ANALYSIS: Some Kiwi employees could be set to lose work perks as a result of the Government’s tax changes.
Employers have to pay the fringe benefit tax on the perks they offer their employees. That tax rate is set in relation to the income tax rates. The new top tax rate of 39 per cent on income earned over $180,000 meant the tax rate for employee perks has also changed.
Next tax year those perks will be taxed at a top rate of 63.93 per cent – up from the current top rate of 49.25 per cent. At that rate, employers could find the cost of perks too expensive for their employees.
While the new tax rate only hits the top 2 per cent of income earners, taxes on perks hit everyone meaning employees on the lowest pay could have their perks taxed at 63.93 per cent
The fringe benefits tax or FBT is meant to make sure that people pay tax on every kind of income they earn, even when that income doesn’t come in the form of money. It’s designed to avoid a situation in which top earners are paid in flash cars and free plane flights to avoid paying too much tax at the top rate.
IRD uses a formula to calculate what the rate of FBT should be for the different tax rates to make sure they align. With the new top rate passing through Parliament last week, IRD included a change that would line up the 39 per cent top tax rate with a 63.93 top FBT rate.
It sounds a bit complicated – and it is. It’s complicated for businesses too. For each perk offered to employees, they have to work out the exact rate of FBT to pay.
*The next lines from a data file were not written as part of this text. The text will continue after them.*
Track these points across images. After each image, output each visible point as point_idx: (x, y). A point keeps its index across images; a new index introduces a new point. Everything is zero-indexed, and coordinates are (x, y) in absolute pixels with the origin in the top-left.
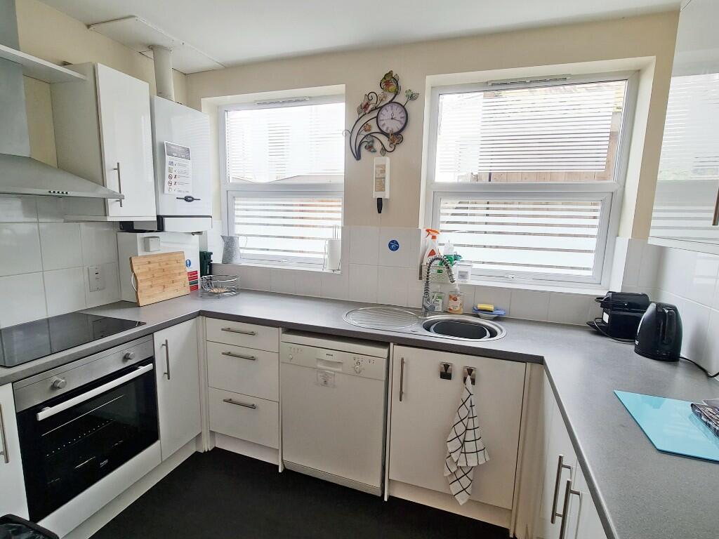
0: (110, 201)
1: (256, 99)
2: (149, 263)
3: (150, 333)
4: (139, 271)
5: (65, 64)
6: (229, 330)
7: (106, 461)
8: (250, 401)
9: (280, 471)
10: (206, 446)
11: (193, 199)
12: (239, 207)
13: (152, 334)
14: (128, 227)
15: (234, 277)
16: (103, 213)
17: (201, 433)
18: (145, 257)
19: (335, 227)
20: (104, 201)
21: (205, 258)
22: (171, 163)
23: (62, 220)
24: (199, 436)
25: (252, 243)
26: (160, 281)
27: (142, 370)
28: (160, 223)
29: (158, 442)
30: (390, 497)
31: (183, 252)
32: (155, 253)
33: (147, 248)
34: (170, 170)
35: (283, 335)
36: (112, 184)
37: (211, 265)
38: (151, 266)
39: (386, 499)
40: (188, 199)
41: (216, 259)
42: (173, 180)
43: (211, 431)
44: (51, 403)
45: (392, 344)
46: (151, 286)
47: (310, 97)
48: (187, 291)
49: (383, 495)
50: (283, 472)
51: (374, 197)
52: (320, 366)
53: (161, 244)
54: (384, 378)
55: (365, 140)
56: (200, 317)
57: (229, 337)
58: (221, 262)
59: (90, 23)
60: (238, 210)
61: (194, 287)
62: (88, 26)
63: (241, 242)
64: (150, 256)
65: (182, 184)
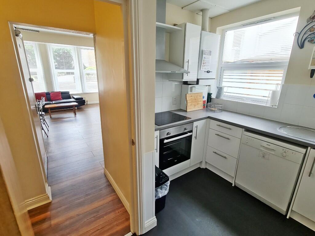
0: (184, 74)
1: (243, 24)
2: (191, 96)
3: (192, 122)
4: (189, 99)
5: (175, 25)
6: (219, 126)
7: (176, 160)
8: (225, 155)
9: (233, 185)
10: (203, 166)
11: (210, 72)
12: (225, 74)
13: (193, 122)
14: (186, 83)
15: (220, 105)
16: (182, 78)
17: (202, 161)
18: (190, 94)
19: (278, 84)
20: (183, 74)
21: (209, 95)
22: (205, 58)
23: (168, 80)
24: (201, 162)
25: (230, 90)
26: (194, 103)
27: (189, 134)
28: (197, 82)
29: (190, 160)
30: (290, 218)
31: (202, 93)
32: (193, 93)
33: (191, 91)
34: (204, 60)
35: (245, 132)
36: (186, 67)
37: (211, 98)
38: (192, 97)
39: (288, 217)
40: (208, 72)
41: (213, 96)
42: (204, 65)
43: (206, 162)
44: (167, 138)
45: (309, 148)
46: (191, 105)
47: (274, 17)
48: (202, 108)
49: (286, 215)
50: (234, 186)
51: (309, 69)
52: (262, 149)
53: (196, 90)
54: (300, 162)
55: (309, 36)
56: (208, 119)
57: (218, 128)
58: (215, 98)
59: (182, 7)
60: (225, 75)
61: (204, 107)
62: (182, 8)
63: (225, 90)
64: (192, 94)
65: (207, 66)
All of a sudden, offering employees the perk of a work car becomes a very complicated task.
For that reason, most employers opt to pay a single rate of FBT across all of their perks as it saves them the trouble of calculating individual rates for each employee.
But with the new, higher rates of 63.93 per cent – that single rate becomes a lot more expensive to apply across the board.
Deloitte tax partner Robyn Walker says businesses have the choice of trimming back perks, paying a large FBT bill, or adding on a lot of extra compliance costs to work out FBT rates for each employee and taxing their perks at that rate. No easy task.
“The rules have been around since 2000. The rules first came in when we last put up the tax rate to 39 per cent,” Walker said
Between 2000 and 2009 the FBT rate was 63.93 per cent as well.
“We went to a lower compliance cost model when the top FBT rate went to 49.25 per cent more employers were accepting paying that tax rate and saving the compliance cost,” she said.
Walker said a lot of Deloitte’s clients opted to pay the flat 49.25 per cent rate because administrative cost was lower.
This made some sense with a rate of 49.25 per cent, but with that rate now rising to 63.93 per cent businesses might find it too costly to offer perks to employees, knowing they’ll be taxed at that higher rate.
Some businesses might opt not to pay the flat top rate of FBT but that would mean working out each individual employee’s FBT rate. But Walker said this would come with added compliance cost as there was no easy, cheap way to calculate the correct rate.
Walker said that there were some fixes employers could use, but they still relied on people often paying a higher rate of tax.
“In order to minimise compliance costs, there are some ‘easier’ calculation rules, but this often results in tax being calculated at a higher rate than might be the marginal tax rate of the employee – currently certain benefits will default to FBT at 42.86 per cent, this is increasing to 49.25 per cent,” she said.
Getting the exact rate right would require huge compliance cost and data collection.
“It will require employees to collect data on a real time basis,” Walker said.
“It will be computerised to certain degrees but it will be manual to a certain dimension,” she said.
IRD said that it could not predict how individuals businesses would respond to the rate.
“IR cannot accurately predict how employers in general will react. The response will be different from business to business,” said a spokesperson.
They said that the changes were made to respond to the new, higher income tax rate.
“The new FBT rate is an integrity measure to stop people avoiding the new 39 per cent personal income tax rate,” they said.
“FBT rates and thresholds are calculated using the after-tax value of a benefit paid to an employee and takes into account the PAYE which would have otherwise been paid had an employee received an equivalent salary or wages instead of the fringe benefit,” they said.